** Opening Given entries block **

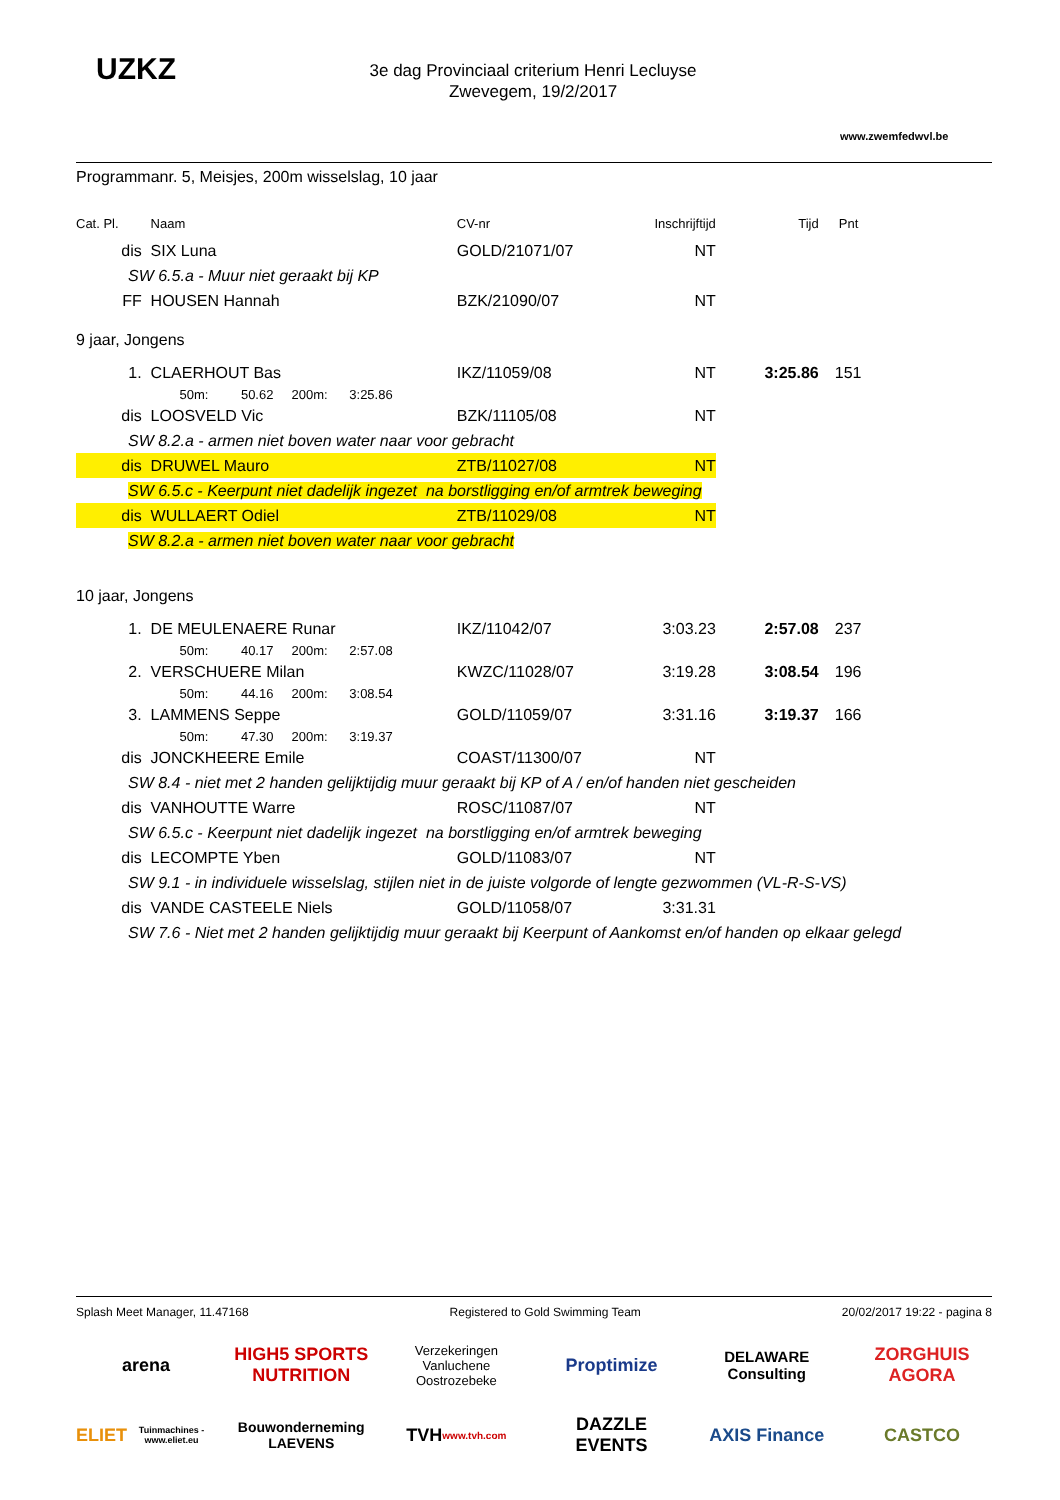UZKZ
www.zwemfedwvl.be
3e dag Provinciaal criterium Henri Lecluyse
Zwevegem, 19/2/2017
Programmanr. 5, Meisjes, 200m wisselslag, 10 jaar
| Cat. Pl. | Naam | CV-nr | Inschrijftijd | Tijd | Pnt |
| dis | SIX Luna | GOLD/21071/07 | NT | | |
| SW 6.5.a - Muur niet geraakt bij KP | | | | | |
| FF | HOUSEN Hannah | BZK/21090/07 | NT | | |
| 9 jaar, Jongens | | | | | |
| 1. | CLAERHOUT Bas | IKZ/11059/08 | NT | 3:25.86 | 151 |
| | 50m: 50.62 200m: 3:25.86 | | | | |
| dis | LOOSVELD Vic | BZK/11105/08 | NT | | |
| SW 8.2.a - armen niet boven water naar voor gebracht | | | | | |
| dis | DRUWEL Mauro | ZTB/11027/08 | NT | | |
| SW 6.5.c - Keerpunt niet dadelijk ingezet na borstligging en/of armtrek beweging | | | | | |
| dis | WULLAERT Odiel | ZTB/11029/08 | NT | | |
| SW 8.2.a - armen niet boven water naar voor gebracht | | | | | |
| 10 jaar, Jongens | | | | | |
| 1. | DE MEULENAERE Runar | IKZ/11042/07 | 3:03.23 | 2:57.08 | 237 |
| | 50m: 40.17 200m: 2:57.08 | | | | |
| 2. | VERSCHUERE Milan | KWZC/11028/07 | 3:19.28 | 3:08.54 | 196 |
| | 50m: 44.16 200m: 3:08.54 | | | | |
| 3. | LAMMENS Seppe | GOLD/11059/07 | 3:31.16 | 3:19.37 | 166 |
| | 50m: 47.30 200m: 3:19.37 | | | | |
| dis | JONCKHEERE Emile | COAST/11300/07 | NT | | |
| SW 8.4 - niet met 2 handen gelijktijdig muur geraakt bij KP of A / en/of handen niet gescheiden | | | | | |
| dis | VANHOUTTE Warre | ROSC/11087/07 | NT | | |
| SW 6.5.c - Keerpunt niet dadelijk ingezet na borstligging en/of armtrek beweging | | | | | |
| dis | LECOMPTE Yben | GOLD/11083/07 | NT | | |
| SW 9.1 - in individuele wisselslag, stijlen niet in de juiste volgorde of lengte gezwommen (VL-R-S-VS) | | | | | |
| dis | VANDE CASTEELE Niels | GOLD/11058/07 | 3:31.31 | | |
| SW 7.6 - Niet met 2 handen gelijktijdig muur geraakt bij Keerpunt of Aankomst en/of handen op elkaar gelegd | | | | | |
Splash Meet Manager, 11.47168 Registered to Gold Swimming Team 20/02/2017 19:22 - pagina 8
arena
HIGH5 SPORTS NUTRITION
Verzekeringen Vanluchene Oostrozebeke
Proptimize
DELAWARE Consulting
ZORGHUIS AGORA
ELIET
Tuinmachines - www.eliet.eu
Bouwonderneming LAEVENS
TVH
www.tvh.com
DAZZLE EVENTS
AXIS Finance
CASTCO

** Closing Given entries block **
** Opening Given entries block **

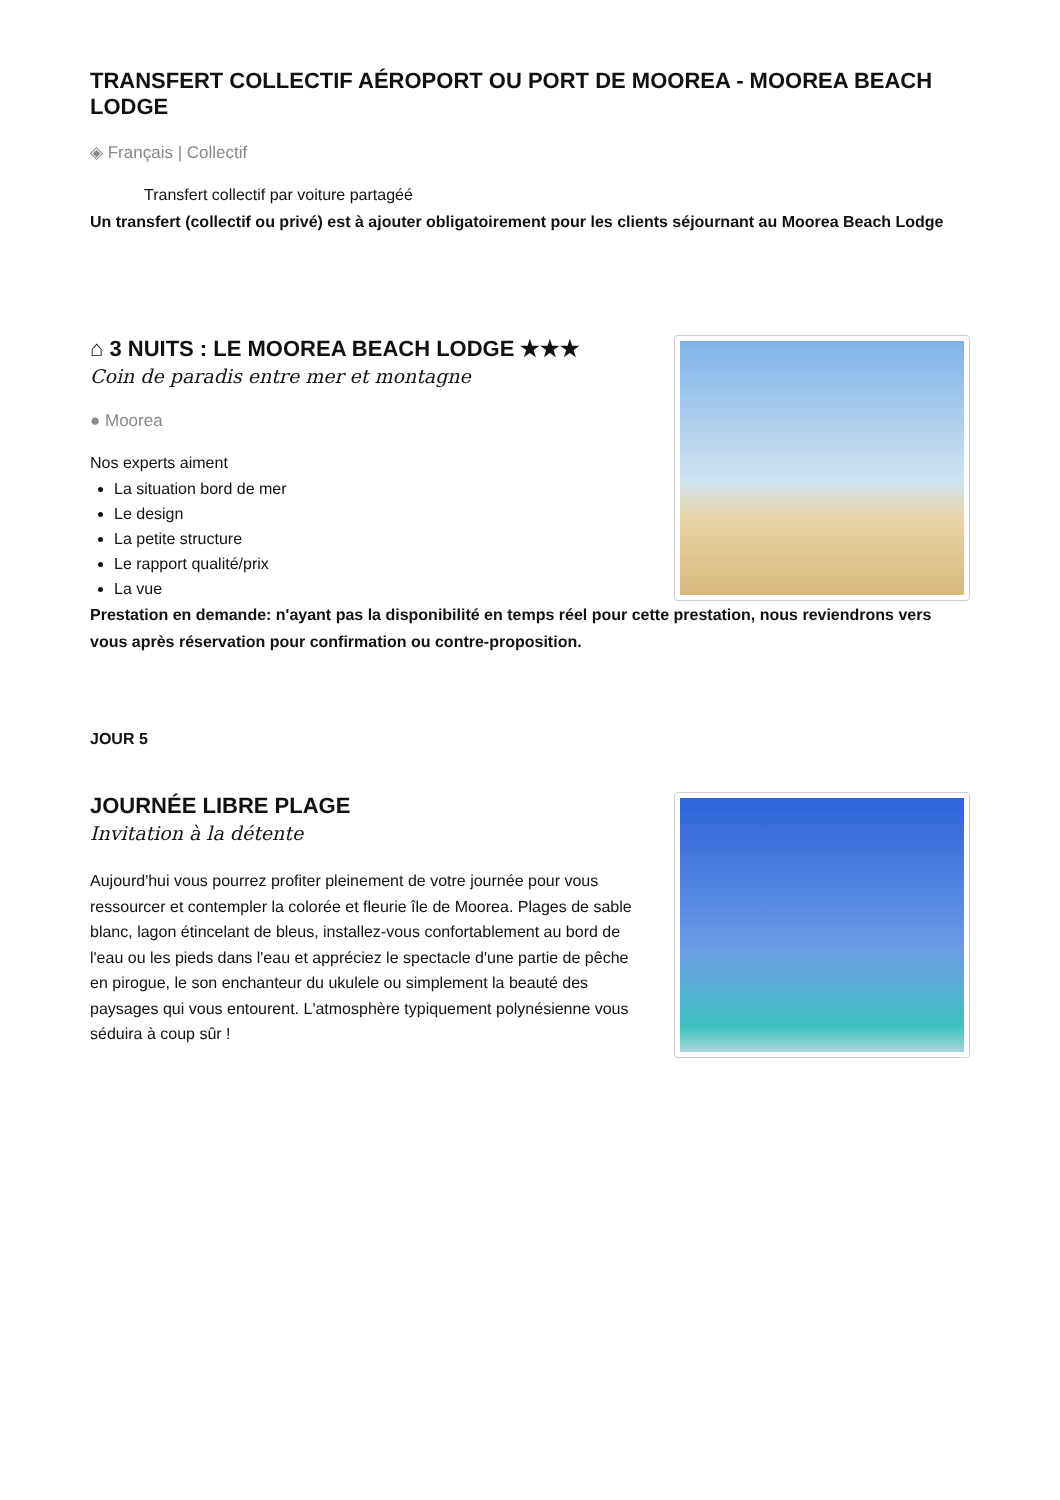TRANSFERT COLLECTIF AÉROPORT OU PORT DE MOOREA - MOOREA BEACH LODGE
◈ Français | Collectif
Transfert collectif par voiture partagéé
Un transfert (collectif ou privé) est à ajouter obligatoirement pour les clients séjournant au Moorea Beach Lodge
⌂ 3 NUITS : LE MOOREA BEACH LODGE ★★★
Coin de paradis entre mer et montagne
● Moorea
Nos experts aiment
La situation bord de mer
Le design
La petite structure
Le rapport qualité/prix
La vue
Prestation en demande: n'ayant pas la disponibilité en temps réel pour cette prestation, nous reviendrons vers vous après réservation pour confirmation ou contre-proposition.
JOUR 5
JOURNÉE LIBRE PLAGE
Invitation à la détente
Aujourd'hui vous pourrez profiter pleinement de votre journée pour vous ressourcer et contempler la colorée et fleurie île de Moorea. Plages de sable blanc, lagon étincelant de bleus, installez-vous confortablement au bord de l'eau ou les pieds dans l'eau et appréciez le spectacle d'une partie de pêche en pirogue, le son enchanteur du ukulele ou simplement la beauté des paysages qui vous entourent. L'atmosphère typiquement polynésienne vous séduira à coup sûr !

** Closing Given entries block **

■ Exercise prompt ■
Filter the data above down to lines with the word "jaar", and copy them.

■ Response ■
Programmanr. 5, Meisjes, 200m wisselslag, 10 jaar
| 9 jaar, Jongens | | | | | |
| 10 jaar, Jongens | | | | | |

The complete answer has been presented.